#### Instructions for the task
Restate exactly, and only, the lines from the one containing "Rebalance指分区的所" through the end of the entries, keeping both endpoints.

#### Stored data

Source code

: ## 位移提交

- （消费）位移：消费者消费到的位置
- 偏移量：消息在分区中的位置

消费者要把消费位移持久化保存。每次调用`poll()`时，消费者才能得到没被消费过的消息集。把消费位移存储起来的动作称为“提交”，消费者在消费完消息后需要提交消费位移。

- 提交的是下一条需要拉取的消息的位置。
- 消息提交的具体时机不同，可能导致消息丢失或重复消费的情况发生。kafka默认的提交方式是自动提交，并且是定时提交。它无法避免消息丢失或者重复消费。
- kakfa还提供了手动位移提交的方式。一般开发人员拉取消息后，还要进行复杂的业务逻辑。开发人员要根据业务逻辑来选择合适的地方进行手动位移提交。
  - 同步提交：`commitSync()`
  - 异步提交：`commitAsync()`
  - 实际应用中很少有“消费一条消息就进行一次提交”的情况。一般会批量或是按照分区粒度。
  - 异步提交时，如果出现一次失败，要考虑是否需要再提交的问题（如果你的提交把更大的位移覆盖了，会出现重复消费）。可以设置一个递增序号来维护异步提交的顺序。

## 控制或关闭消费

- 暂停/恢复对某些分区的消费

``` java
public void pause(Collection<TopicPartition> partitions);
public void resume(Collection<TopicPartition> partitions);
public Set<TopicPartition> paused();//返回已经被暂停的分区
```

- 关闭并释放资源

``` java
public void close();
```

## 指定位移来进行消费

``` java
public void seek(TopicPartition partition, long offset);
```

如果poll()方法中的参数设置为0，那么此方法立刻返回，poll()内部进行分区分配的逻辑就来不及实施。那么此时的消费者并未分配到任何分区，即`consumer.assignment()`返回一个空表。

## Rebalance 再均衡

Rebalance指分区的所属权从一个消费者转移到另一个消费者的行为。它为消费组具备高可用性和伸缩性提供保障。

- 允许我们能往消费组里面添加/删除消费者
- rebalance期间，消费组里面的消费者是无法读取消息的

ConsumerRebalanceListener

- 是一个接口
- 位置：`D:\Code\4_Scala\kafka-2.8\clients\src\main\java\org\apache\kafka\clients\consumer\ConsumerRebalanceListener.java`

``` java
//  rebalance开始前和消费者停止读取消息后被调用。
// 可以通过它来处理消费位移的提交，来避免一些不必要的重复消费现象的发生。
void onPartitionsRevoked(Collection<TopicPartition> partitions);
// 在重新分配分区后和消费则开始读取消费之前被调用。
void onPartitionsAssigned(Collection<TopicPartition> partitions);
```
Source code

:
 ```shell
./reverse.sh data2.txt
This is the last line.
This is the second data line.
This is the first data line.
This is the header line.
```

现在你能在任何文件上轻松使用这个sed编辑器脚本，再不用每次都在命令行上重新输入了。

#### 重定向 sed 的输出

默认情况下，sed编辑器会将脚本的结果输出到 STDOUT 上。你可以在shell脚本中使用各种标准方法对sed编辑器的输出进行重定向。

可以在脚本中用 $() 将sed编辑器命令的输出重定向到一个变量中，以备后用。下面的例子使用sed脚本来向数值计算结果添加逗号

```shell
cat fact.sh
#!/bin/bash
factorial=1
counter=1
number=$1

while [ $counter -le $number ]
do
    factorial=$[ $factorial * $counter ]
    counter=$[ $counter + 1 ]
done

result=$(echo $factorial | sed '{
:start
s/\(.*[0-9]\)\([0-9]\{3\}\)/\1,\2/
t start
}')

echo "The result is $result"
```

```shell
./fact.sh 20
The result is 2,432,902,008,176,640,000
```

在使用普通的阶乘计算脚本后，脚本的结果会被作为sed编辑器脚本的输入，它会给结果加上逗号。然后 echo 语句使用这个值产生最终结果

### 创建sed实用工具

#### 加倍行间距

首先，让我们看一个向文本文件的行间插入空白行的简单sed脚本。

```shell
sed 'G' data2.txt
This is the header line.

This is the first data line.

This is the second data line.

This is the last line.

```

#### Response box
Rebalance指分区的所属权从一个消费者转移到另一个消费者的行为。它为消费组具备高可用性和伸缩性提供保障。

- 允许我们能往消费组里面添加/删除消费者
- rebalance期间，消费组里面的消费者是无法读取消息的

ConsumerRebalanceListener

- 是一个接口
- 位置：`D:\Code\4_Scala\kafka-2.8\clients\src\main\java\org\apache\kafka\clients\consumer\ConsumerRebalanceListener.java`

``` java
//  rebalance开始前和消费者停止读取消息后被调用。
// 可以通过它来处理消费位移的提交，来避免一些不必要的重复消费现象的发生。
void onPartitionsRevoked(Collection<TopicPartition> partitions);
// 在重新分配分区后和消费则开始读取消费之前被调用。
void onPartitionsAssigned(Collection<TopicPartition> partitions);
```
Source code

:
 ```shell
./reverse.sh data2.txt
This is the last line.
This is the second data line.
This is the first data line.
This is the header line.
```

现在你能在任何文件上轻松使用这个sed编辑器脚本，再不用每次都在命令行上重新输入了。

#### 重定向 sed 的输出

默认情况下，sed编辑器会将脚本的结果输出到 STDOUT 上。你可以在shell脚本中使用各种标准方法对sed编辑器的输出进行重定向。

可以在脚本中用 $() 将sed编辑器命令的输出重定向到一个变量中，以备后用。下面的例子使用sed脚本来向数值计算结果添加逗号

```shell
cat fact.sh
#!/bin/bash
factorial=1
counter=1
number=$1

while [ $counter -le $number ]
do
    factorial=$[ $factorial * $counter ]
    counter=$[ $counter + 1 ]
done

result=$(echo $factorial | sed '{
:start
s/\(.*[0-9]\)\([0-9]\{3\}\)/\1,\2/
t start
}')

echo "The result is $result"
```

```shell
./fact.sh 20
The result is 2,432,902,008,176,640,000
```

在使用普通的阶乘计算脚本后，脚本的结果会被作为sed编辑器脚本的输入，它会给结果加上逗号。然后 echo 语句使用这个值产生最终结果

### 创建sed实用工具

#### 加倍行间距

首先，让我们看一个向文本文件的行间插入空白行的简单sed脚本。

```shell
sed 'G' data2.txt
This is the header line.

This is the first data line.

This is the second data line.

This is the last line.

```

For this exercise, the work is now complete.